[Reading passage — start]

Friday, August 10, 2018

Do I need to File a 510(k) for my PACS?

Over the past several months many of our clients have asked us questions about whether their future products need a 510(k). Initially, PACS devices were generally treated as accessories to the imaging modalities with which they were used. For example, medical image digitizers, image viewing workstation or medical image printer were considered by FDA to be accessories to stationary x-ray, MRI or CT systems. However, with the significant expansion in the functionality of medical image management products, FDA realized that the identification of many of these products as accessories to specific radiological imaging modalities was no longer appropriate.

[Reading passage — finish]
[Source information — start]

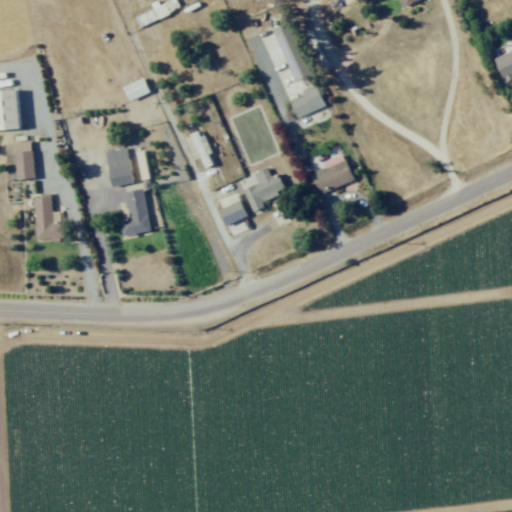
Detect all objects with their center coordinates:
building: (405, 2)
building: (157, 11)
road: (392, 13)
building: (291, 51)
building: (505, 63)
building: (136, 88)
building: (307, 101)
building: (9, 109)
building: (197, 145)
building: (19, 159)
building: (118, 166)
building: (332, 174)
building: (263, 188)
building: (231, 208)
building: (135, 213)
building: (47, 219)
road: (100, 245)
road: (263, 273)
crop: (284, 395)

[Source information — finish]

Goal of the exercise: Please copy the PACS text from "Over the past" up to and including "no longer appropriate.", swapping every "accessories" for "add-ons". The items have nothing to do with this exercise.

Result below:
Over the past several months many of our clients have asked us questions about whether their future products need a 510(k). Initially, PACS devices were generally treated as add-ons to the imaging modalities with which they were used. For example, medical image digitizers, image viewing workstation or medical image printer were considered by FDA to be add-ons to stationary x-ray, MRI or CT systems. However, with the significant expansion in the functionality of medical image management products, FDA realized that the identification of many of these products as add-ons to specific radiological imaging modalities was no longer appropriate.